Q&A: CTQ winner Jake Lapeire

Casey Laughman   August 17, 2017   Comments Off on Q&A: CTQ winner Jake Lapeire

Jake Lapeire is a regular at Nerd Rage Gaming, and a familiar face at Championship Series events.

That extends to CTQs, including the Modern event that he won in late July with his Jeskai Control deck. While U/W control has become a big player again, Jeskai has lagged a little behind, but Jake’s build takes full advantage of the burn package that red has to offer.

He also ran four Spell Quellers, allowing him to play a tempo game reminiscent of Jeskai decks that have ebbed and flowed throughout Modern’s history. The format is in a place where such decks can be successful again, and Jake took full advantage of that.

While he’s still a longshot to make the championship, a handful of points from a CTQ win helps a lot, and Jake is planning to give it his best shot.

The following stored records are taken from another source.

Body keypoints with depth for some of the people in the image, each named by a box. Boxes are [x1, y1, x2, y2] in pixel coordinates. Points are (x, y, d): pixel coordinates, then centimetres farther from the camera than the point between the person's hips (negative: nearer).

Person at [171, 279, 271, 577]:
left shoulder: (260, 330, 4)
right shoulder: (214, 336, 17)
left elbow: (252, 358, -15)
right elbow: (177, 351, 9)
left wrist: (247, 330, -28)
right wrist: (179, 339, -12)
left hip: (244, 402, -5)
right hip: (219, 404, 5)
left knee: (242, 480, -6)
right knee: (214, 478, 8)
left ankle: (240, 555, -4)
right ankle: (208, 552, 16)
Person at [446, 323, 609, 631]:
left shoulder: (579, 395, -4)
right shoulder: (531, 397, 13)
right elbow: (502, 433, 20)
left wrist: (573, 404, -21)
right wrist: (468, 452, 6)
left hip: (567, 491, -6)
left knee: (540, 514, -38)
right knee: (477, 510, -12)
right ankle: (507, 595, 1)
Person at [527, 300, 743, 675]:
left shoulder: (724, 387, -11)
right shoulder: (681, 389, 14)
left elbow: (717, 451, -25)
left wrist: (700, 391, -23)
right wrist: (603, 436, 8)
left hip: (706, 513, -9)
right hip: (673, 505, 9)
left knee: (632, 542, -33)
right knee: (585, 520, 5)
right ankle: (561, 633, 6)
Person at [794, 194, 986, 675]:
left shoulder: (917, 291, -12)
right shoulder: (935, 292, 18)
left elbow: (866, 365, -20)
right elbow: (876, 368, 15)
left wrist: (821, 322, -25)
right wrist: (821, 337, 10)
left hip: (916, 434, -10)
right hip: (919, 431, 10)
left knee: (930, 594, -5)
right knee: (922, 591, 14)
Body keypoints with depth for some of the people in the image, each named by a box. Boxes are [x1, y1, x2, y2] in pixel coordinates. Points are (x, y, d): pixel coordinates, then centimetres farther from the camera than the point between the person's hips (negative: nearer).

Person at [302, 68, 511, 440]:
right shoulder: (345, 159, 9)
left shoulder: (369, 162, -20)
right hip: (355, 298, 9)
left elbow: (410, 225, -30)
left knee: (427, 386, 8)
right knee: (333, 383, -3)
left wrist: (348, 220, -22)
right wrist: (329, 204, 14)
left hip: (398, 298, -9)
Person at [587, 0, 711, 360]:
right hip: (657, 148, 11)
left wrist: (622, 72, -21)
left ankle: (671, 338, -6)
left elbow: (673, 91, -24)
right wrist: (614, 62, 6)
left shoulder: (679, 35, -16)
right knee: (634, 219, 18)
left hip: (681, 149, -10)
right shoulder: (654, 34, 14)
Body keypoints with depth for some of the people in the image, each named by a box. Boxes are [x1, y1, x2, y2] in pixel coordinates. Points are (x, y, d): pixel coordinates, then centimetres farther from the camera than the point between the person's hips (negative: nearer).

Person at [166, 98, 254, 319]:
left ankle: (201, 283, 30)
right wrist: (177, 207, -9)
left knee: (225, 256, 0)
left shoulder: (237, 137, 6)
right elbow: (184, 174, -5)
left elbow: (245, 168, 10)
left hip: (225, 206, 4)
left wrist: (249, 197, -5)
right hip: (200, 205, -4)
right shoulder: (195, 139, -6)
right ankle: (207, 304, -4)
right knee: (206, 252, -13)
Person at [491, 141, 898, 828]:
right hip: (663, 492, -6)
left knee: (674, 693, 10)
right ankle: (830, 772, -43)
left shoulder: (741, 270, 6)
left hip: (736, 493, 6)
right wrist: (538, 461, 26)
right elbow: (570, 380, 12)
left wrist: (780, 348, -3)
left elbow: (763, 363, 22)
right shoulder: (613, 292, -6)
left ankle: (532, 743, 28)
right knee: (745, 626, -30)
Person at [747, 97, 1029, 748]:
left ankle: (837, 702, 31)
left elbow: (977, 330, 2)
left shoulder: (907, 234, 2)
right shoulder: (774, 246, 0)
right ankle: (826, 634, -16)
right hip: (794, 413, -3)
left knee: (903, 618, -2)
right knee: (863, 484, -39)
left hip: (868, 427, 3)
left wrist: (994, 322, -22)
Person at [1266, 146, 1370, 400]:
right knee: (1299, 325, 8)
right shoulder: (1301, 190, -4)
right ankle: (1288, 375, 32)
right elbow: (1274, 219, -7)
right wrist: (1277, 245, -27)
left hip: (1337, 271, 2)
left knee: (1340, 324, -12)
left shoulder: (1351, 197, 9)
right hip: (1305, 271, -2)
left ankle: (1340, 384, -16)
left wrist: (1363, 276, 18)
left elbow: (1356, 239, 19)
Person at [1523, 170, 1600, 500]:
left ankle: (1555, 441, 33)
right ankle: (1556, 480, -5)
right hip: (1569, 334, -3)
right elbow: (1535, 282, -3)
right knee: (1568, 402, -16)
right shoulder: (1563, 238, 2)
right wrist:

But before doing that, he took the time to answer some questions about his history with Magic and the championship series.

First, his winning decklist:

Jake Lapeire, Jeskai Control, 1st place, NRG Championship Series CTQ, July 30, 2017

 

Casey Laughman (CL): How long have you been playing Magic? What got you into the game and what keeps you interested in it?

Jake Lapeire (JL): I’ve been playing Magic since Scars of Mirrodin; what originally got me into the game was my neighbor and best friend at the time. We would just play in his basement all the time. I started off very casual but started becoming more and more competitive. Today, I enjoy the tournament setting and competition. I enjoy the small (competitive) edges that must be watched when playing tournament Magic.

CL: What made you think Jeskai control was a good choice for the CTQ? What did you like and not like about it?

JL: Jeskai control has always been a pet deck of mine in modern. I’ve played it for the greater part of the format and learned which kind of build I enjoy and feel as if I can play well. Recently the format has become more “fair” since the rise of Death’s Shadow, and that means value decks, such as blue control decks, are in a much better spot when compared to the combo metagame we had just a few months ago.

CL: You ran four Spell Queller, four Lightning Bolt and four Lightning Helix in the maindeck. Why did you feel those cards were well positioned?

JL: Lightning Bolt is at its all-time worst in Modern currently. But while saying that, it’s still one of the best removal spells in the format. Not only does it kill many creatures, but it as well has the ability to close out a game you shouldn’t normally win. One perfect example of this was in round 5 of the tournament. I played against blue-black mill, one of the worst matchups for the deck, but having the ability to burn out players really gives the deck footing in matches it shouldn’t.

This was actually my first tournament with Spell Queller and it only impressed me. Against Eldrazi Tron, another bad matchup, it provides interaction that gets around Cavern of Souls. Having the ability to exile their Thought-Knot Seer while it’s on the stack and then have a body to start attacking with is extremely powerful.

CL: Where does Modern rank among your favorite formats?

JL: Modern is by far my favorite format. Recently it has been getting flack for super powerful linear decks that can’t be beaten except for specific powerful sideboard slots. While yes, this is true to some extent, I believe Modern is a format that rewards players for knowing their decks well. Knowing how and when to act is vital in this format, especially with long game value decks.

The sideboard importance is why I enjoy playing very flexible cards. One example of this is Engineered Explosives. Commonly a sideboard card, I really enjoying having it maindeck, because if you come across a stray deck it provides you with some maindeck answer you may not usually have. This was often used to blow up Chalices on one in game 1 against Tron decks, but other uses do come up.

CL: What’s your opinion of Modern as a format right now? What would you like to see change?

JL: Currently I’m a big fan of the format and wouldn’t want to change much. If I were to pick one card that’s too oppressive or powerful, it would be Street Wraith. Very similarly to Gitaxian Probe, Street Wraith makes decks feel smaller and even works into some deck’s game plans. Decks like Living End, Death’s Shadow, and the very recent Hollow One deck abuse different aspects of the card while also making their decks more consistent at little to no cost.

CL: You’re still a bit of a longshot to make the Championship, but you are within shouting distance of making the eight-person playoff for the final spot. What’s your plan to try and get there?

JL: While the championship is a stretch for sure, I’ll do my best to make it interesting. I’ll continue with the series throughout the year. I’m moving up to Madison later this fall and will play in the future CTs that move up north.

CL: What are your thoughts on the Nerd Rage Gaming Championship Series and how it’s changed since its inception?

JL: I’ve loved the series since the beginning. As a player I love the higher-level Magic being played. As a local supporter of the store, I also love seeing Nerd Rage Gaming becoming larger and larger. The series itself has helped myself and my friends become better magic players as well. I’ve only enjoyed the series and now, seeing some success through the series, it can only get better.